Since the virtual world is entirely composed of data, victory will go to the organizations that can best control, manipulate, and exploit that data to attract customers and provide what those customers need, sometimes before they know they need it. Companies that do this will gain an edge in the AI future, while other companies will suffer competitive losses. Organizations cannot gain this edge and do so successfully, cost-effectively, and at scale without investing in the foundation of correctly designed and applied ontologies.
Why is it important to have a framework for organizing information? It can provide a competitive advantage based on how you envision your business, and you can differentiate your company by anticipating what your customers will need and by doing some of the heavy lifting for them. If your company is dependent on an individual for facilitating customer interactions, developing an effective ontology can buffer the impact if the individual leaves the company, or it can help you scale up to reach more customers.

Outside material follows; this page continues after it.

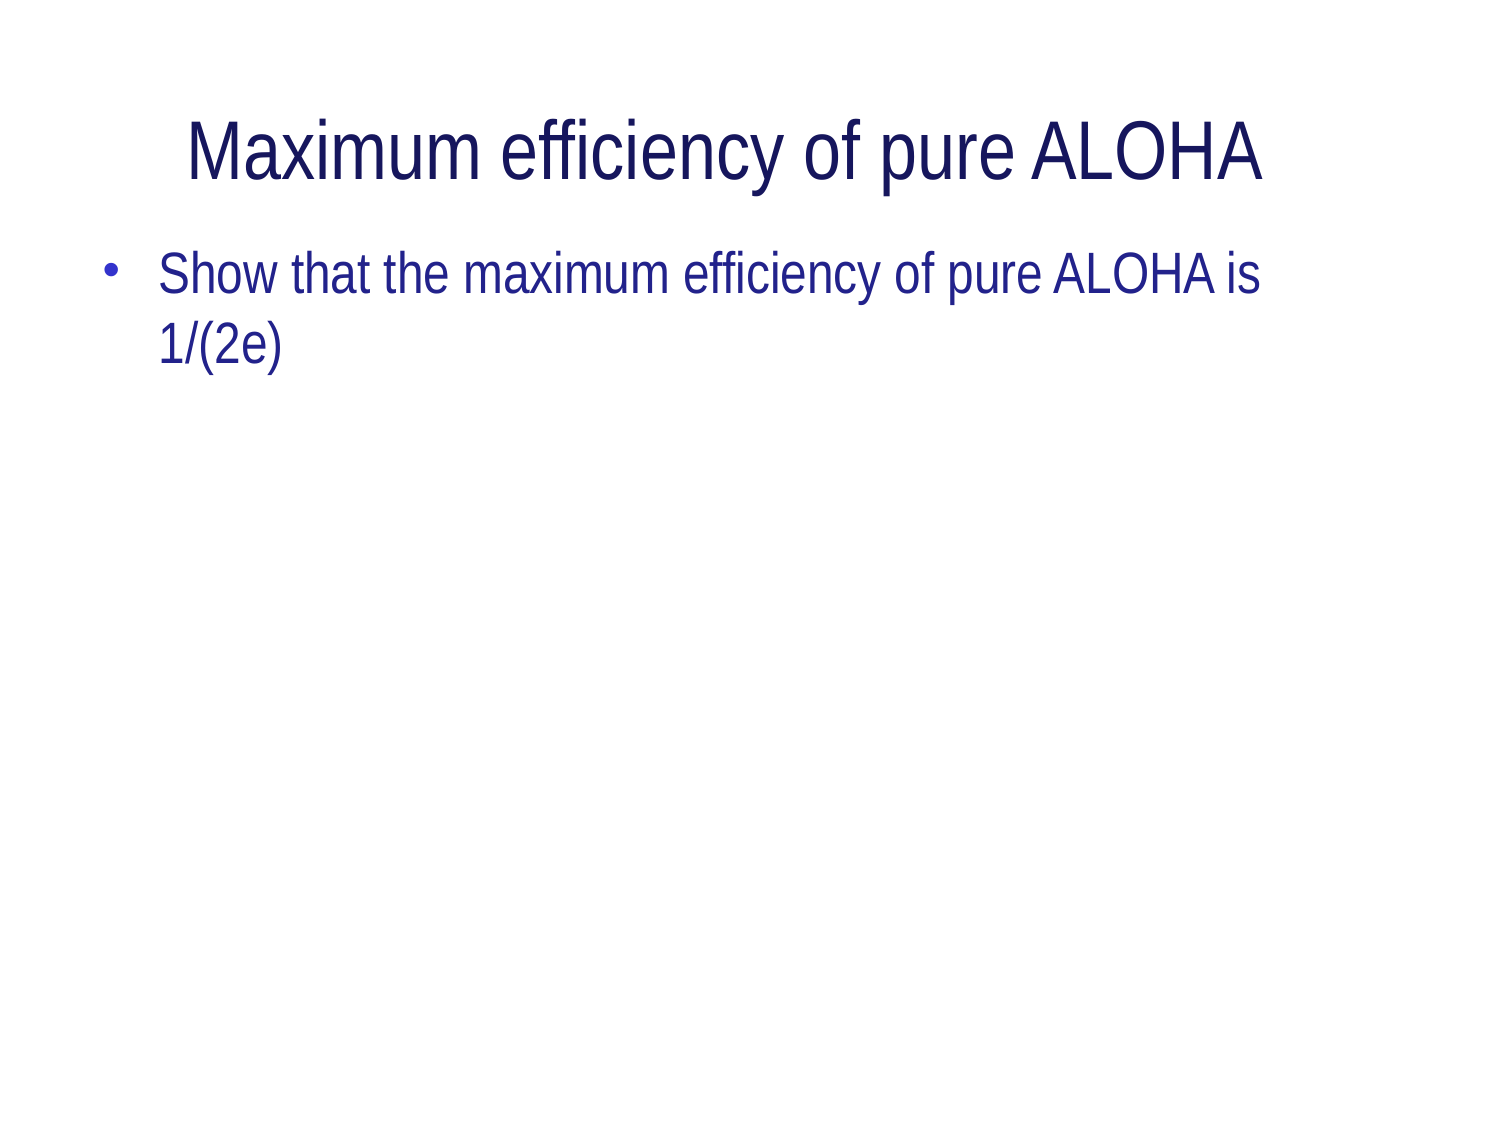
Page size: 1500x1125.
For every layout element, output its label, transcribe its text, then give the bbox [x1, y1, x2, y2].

In the rest of this chapter, I’ll show you more about why ontologies matter, what they include, and how to build them.
UNDERSTANDING ONTOLOGIES
The term ontology refers to a domain of knowledge and the relationships among different concepts. The idea originally comes from philosophy, where ontology is the study of the nature of relations and being.

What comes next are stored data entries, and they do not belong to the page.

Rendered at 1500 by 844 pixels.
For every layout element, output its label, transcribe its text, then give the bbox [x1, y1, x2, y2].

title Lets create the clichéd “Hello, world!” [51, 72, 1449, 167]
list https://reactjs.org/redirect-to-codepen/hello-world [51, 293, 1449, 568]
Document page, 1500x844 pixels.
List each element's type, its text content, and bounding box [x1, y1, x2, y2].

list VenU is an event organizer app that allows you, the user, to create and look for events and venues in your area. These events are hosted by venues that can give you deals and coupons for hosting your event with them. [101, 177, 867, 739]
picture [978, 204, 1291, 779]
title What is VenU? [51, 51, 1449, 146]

An ontology allows people and systems to understand relationships between concepts, just as a reference librarian can guide someone looking for information at a library. Someone seeking information may not know that valuable information about a subject can be found in a particular section of the library, or they may not know the best place to locate information that is less commonly available. This is similar to a book index, in which the “see also” entries guide the reader to another location that they might not have otherwise found or looked at.
Ontologies are built up from taxonomies. A taxonomy is a clearly defined hierarchical structure for categorizing information. Most people are familiar with the taxonomic classification system for animals, which includes invertebrates and vertebrates, and within the vertebrate category, birds, fish, reptiles, amphibians, and mammals. Similarly, the Dewey Decimal System is a taxonomy for categorizing books.
Taxonomies and ontologies have different purposes and uses. On a website for home products, a taxonomy could classify different departments such as lumber, tools, lighting, and appliances. Within each category, there could be subcategories such as hand tools and power tools, or refrigerators and stoves. In many cases, a taxonomy like this is sufficient for prospective customers to locate the items they need. However, a different level of sophistication can be achieved by overlaying this information with an ontology that adds richer information on products. This step would be required to respond to answers to questions such as “What are you trying to do?” If the answer is “Build a deck,” then the store could present a suggested list that included supporting posts, decking lumber, deck screws, and a circular saw. Ontologies are a key ingredient for personalization and proactive marketing.
Ontologies Power Meaningful AI Capabilities
Ontologies begin as a holistic understanding of the language of the business and the customer, and are then designed into processes, applications, navigational structures, content, data models, and the relationships between concepts.